**WORK REQUEST**
Quote all of the entries word for word.

(Beginning of LISTED ENTRIES)

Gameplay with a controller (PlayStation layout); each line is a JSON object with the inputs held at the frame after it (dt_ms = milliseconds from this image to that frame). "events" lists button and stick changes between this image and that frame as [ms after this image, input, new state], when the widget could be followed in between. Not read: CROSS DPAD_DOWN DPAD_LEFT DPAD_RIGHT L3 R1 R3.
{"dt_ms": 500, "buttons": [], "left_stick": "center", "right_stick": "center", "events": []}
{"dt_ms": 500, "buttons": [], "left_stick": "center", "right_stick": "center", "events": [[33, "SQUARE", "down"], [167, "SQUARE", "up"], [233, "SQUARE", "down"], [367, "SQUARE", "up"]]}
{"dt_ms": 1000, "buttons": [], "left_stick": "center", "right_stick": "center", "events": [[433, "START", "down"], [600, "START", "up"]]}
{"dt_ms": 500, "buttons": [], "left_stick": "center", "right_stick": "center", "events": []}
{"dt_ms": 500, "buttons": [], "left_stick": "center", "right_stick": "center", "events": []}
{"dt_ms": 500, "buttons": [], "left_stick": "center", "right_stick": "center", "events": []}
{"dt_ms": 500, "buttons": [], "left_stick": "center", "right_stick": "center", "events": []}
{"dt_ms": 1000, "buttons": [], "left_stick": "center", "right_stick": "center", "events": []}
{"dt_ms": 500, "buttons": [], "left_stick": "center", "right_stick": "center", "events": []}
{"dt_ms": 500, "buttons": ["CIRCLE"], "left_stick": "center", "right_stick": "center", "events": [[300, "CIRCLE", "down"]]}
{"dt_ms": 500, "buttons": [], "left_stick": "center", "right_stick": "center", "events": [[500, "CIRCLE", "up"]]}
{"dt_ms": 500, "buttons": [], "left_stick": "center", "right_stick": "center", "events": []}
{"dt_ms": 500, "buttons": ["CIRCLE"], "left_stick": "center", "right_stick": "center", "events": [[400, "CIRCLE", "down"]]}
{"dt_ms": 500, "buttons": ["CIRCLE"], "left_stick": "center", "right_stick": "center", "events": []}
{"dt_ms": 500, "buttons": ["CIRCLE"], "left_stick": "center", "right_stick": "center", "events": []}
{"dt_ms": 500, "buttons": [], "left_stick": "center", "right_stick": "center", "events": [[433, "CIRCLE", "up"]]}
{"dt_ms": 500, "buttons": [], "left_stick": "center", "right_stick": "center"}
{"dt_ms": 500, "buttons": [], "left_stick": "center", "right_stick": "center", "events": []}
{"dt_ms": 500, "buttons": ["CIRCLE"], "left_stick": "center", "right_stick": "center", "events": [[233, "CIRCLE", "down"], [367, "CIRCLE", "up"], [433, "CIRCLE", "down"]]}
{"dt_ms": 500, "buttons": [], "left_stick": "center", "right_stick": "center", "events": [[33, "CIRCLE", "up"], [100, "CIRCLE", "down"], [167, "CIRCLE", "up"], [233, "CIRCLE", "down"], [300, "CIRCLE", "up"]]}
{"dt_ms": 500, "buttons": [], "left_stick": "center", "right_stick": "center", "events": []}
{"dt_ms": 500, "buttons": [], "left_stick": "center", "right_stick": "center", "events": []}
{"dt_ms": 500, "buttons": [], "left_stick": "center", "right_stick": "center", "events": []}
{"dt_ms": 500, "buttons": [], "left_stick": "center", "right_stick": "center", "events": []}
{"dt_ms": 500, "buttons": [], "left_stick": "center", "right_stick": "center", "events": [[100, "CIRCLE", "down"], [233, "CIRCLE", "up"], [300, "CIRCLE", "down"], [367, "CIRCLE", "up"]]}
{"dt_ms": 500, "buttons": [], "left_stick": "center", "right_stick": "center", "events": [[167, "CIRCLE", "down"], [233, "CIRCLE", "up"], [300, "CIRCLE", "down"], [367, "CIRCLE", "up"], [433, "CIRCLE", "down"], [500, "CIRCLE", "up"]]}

(End of LISTED ENTRIES)

**REPLY TO THE TASK**
Gameplay with a controller (PlayStation layout); each line is a JSON object with the inputs held at the frame after it (dt_ms = milliseconds from this image to that frame). "events" lists button and stick changes between this image and that frame as [ms after this image, input, new state], when the widget could be followed in between. Not read: CROSS DPAD_DOWN DPAD_LEFT DPAD_RIGHT L3 R1 R3.
{"dt_ms": 500, "buttons": [], "left_stick": "center", "right_stick": "center", "events": []}
{"dt_ms": 500, "buttons": [], "left_stick": "center", "right_stick": "center", "events": [[33, "SQUARE", "down"], [167, "SQUARE", "up"], [233, "SQUARE", "down"], [367, "SQUARE", "up"]]}
{"dt_ms": 1000, "buttons": [], "left_stick": "center", "right_stick": "center", "events": [[433, "START", "down"], [600, "START", "up"]]}
{"dt_ms": 500, "buttons": [], "left_stick": "center", "right_stick": "center", "events": []}
{"dt_ms": 500, "buttons": [], "left_stick": "center", "right_stick": "center", "events": []}
{"dt_ms": 500, "buttons": [], "left_stick": "center", "right_stick": "center", "events": []}
{"dt_ms": 500, "buttons": [], "left_stick": "center", "right_stick": "center", "events": []}
{"dt_ms": 1000, "buttons": [], "left_stick": "center", "right_stick": "center", "events": []}
{"dt_ms": 500, "buttons": [], "left_stick": "center", "right_stick": "center", "events": []}
{"dt_ms": 500, "buttons": ["CIRCLE"], "left_stick": "center", "right_stick": "center", "events": [[300, "CIRCLE", "down"]]}
{"dt_ms": 500, "buttons": [], "left_stick": "center", "right_stick": "center", "events": [[500, "CIRCLE", "up"]]}
{"dt_ms": 500, "buttons": [], "left_stick": "center", "right_stick": "center", "events": []}
{"dt_ms": 500, "buttons": ["CIRCLE"], "left_stick": "center", "right_stick": "center", "events": [[400, "CIRCLE", "down"]]}
{"dt_ms": 500, "buttons": ["CIRCLE"], "left_stick": "center", "right_stick": "center", "events": []}
{"dt_ms": 500, "buttons": ["CIRCLE"], "left_stick": "center", "right_stick": "center", "events": []}
{"dt_ms": 500, "buttons": [], "left_stick": "center", "right_stick": "center", "events": [[433, "CIRCLE", "up"]]}
{"dt_ms": 500, "buttons": [], "left_stick": "center", "right_stick": "center"}
{"dt_ms": 500, "buttons": [], "left_stick": "center", "right_stick": "center", "events": []}
{"dt_ms": 500, "buttons": ["CIRCLE"], "left_stick": "center", "right_stick": "center", "events": [[233, "CIRCLE", "down"], [367, "CIRCLE", "up"], [433, "CIRCLE", "down"]]}
{"dt_ms": 500, "buttons": [], "left_stick": "center", "right_stick": "center", "events": [[33, "CIRCLE", "up"], [100, "CIRCLE", "down"], [167, "CIRCLE", "up"], [233, "CIRCLE", "down"], [300, "CIRCLE", "up"]]}
{"dt_ms": 500, "buttons": [], "left_stick": "center", "right_stick": "center", "events": []}
{"dt_ms": 500, "buttons": [], "left_stick": "center", "right_stick": "center", "events": []}
{"dt_ms": 500, "buttons": [], "left_stick": "center", "right_stick": "center", "events": []}
{"dt_ms": 500, "buttons": [], "left_stick": "center", "right_stick": "center", "events": []}
{"dt_ms": 500, "buttons": [], "left_stick": "center", "right_stick": "center", "events": [[100, "CIRCLE", "down"], [233, "CIRCLE", "up"], [300, "CIRCLE", "down"], [367, "CIRCLE", "up"]]}
{"dt_ms": 500, "buttons": [], "left_stick": "center", "right_stick": "center", "events": [[167, "CIRCLE", "down"], [233, "CIRCLE", "up"], [300, "CIRCLE", "down"], [367, "CIRCLE", "up"], [433, "CIRCLE", "down"], [500, "CIRCLE", "up"]]}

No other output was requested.